**MATERIAL PROVIDED**:
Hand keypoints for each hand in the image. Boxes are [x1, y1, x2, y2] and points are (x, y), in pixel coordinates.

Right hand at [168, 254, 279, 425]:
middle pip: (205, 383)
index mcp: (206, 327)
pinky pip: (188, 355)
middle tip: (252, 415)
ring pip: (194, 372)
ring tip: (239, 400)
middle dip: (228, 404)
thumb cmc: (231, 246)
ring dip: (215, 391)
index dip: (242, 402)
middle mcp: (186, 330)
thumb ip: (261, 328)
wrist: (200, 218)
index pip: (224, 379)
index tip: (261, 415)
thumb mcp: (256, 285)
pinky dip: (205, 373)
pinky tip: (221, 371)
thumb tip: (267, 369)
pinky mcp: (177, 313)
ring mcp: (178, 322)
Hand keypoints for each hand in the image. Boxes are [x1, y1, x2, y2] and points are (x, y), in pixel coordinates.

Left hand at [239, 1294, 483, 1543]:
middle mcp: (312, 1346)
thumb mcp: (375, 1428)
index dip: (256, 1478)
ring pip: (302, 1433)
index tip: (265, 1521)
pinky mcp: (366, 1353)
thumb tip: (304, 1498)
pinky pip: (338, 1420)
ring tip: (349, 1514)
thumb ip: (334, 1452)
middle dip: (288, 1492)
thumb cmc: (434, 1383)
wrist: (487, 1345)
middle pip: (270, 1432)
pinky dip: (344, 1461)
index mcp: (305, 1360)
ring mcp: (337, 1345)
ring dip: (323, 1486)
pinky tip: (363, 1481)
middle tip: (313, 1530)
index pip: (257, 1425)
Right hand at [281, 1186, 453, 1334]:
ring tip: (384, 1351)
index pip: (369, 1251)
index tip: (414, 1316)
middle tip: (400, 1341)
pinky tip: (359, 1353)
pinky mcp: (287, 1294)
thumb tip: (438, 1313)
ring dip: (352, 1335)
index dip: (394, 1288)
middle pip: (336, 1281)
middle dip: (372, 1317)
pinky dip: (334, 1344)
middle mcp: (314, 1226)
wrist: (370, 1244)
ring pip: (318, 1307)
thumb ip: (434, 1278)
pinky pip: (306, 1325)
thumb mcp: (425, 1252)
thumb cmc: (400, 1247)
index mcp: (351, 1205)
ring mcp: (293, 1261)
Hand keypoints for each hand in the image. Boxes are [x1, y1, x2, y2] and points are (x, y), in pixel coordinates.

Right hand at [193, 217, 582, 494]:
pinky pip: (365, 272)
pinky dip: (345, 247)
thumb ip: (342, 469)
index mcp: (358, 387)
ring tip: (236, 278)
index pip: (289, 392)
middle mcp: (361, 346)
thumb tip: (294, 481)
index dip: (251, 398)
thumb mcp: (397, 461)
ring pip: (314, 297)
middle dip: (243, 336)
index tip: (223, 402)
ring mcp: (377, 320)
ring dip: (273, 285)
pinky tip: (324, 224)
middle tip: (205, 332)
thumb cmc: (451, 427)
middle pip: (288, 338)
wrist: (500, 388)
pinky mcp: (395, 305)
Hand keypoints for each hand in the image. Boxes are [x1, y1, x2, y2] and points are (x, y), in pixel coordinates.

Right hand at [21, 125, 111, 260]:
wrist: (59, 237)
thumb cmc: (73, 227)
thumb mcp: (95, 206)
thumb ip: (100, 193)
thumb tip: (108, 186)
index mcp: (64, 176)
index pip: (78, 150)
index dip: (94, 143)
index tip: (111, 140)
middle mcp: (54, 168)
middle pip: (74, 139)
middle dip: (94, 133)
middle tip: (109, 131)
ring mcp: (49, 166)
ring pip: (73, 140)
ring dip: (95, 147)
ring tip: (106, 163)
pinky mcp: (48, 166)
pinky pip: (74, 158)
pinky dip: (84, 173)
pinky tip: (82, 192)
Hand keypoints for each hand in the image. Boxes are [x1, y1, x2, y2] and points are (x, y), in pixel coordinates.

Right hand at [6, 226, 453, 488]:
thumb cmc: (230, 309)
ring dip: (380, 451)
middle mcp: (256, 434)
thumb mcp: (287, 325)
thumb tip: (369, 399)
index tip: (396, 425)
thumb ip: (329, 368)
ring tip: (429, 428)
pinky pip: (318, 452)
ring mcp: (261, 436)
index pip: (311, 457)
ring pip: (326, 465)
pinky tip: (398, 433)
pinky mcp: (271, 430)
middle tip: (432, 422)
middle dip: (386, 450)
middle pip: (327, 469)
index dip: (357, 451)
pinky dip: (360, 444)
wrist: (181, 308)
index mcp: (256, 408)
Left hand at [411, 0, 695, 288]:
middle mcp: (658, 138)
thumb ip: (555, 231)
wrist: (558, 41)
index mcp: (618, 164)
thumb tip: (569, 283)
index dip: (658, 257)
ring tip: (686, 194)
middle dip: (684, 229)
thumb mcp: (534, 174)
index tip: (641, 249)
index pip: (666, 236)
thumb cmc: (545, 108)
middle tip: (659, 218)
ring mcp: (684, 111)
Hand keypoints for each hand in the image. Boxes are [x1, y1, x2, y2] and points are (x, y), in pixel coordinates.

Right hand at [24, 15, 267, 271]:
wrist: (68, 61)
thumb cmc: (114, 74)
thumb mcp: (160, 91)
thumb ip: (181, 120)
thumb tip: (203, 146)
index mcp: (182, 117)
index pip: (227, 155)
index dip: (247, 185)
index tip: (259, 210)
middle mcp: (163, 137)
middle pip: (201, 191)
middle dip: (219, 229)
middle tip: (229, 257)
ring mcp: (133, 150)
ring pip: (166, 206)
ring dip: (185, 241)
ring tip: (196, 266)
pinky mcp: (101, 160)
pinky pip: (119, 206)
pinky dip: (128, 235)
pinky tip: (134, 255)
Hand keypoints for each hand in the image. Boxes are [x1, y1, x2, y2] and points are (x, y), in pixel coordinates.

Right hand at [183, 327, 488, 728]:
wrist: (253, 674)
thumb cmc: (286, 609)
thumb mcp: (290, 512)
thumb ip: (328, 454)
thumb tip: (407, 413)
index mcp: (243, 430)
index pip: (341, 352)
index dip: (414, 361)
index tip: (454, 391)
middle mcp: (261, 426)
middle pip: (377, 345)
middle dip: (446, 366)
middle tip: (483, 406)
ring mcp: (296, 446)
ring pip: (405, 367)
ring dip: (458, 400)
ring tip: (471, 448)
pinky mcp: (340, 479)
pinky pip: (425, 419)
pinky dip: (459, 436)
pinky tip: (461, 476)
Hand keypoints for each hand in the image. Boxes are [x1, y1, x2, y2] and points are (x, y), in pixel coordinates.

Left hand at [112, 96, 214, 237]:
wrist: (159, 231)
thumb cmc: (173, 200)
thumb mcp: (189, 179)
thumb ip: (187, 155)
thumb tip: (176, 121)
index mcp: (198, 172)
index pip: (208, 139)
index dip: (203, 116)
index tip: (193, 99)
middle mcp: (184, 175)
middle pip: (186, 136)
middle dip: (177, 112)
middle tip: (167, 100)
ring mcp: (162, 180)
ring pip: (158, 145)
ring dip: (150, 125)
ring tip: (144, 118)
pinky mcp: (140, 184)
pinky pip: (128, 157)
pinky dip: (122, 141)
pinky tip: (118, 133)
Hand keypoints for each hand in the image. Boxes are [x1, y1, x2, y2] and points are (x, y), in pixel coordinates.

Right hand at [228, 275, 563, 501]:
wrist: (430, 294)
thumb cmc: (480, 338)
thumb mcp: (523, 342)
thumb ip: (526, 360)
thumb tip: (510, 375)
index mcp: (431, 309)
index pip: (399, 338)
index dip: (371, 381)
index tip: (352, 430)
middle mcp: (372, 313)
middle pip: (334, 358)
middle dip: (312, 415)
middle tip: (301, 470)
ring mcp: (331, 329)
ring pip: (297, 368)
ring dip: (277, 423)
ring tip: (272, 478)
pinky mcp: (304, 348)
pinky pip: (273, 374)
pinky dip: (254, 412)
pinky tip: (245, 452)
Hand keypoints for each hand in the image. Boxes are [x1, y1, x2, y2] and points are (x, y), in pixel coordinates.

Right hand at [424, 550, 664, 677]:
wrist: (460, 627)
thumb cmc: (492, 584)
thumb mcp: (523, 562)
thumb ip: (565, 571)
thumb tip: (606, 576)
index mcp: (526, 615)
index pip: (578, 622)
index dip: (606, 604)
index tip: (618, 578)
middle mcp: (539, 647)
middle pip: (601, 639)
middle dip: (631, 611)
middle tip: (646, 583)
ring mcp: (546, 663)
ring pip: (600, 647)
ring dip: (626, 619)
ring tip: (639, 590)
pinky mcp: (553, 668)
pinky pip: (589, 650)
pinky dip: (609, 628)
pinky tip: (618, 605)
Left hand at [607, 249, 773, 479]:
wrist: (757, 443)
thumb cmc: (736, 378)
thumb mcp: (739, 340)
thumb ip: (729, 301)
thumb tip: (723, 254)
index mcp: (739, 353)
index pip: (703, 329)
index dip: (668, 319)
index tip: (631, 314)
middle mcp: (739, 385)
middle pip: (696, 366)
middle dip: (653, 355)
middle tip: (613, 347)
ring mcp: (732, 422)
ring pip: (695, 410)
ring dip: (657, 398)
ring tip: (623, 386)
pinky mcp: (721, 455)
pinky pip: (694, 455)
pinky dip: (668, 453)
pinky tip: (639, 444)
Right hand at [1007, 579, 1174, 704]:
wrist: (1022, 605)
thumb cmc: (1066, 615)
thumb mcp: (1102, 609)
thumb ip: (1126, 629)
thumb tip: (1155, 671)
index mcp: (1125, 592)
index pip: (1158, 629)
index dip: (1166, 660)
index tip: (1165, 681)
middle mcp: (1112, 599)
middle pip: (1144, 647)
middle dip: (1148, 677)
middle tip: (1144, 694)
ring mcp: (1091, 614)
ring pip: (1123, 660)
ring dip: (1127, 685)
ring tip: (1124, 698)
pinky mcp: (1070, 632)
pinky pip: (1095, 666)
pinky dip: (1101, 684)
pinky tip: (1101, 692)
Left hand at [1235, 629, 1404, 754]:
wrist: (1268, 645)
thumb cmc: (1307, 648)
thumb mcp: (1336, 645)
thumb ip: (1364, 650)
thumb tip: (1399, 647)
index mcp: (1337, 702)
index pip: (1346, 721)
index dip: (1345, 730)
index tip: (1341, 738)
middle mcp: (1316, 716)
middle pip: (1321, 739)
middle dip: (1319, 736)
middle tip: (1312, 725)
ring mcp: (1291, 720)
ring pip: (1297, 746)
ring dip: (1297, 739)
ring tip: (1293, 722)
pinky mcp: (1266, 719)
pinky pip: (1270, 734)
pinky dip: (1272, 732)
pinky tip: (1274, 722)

**EXERCISE AIM**: Of all the entries above, output exactly the lines between the one holding "ring mcp: (162, 180)" and the one holding "index tip: (352, 430)", inclusive.

**OUTPUT FOR THIS TASK**:
ring mcp: (162, 180)
ring pip: (158, 145)
ring dip: (150, 125)
ring tip: (144, 118)
pinky mcp: (140, 184)
pinky pip: (128, 157)
pinky dip: (122, 141)
pinky tip: (118, 133)
Hand keypoints for each hand in the image. Boxes are [x1, y1, x2, y2] and points are (x, y), in pixel coordinates.

Right hand at [228, 275, 563, 501]:
wrist: (430, 294)
thumb cmc: (480, 338)
thumb mcp: (523, 342)
thumb ip: (526, 360)
thumb tip: (510, 375)
index mcp: (431, 309)
index pip: (399, 338)
index dip: (371, 381)
index tip: (352, 430)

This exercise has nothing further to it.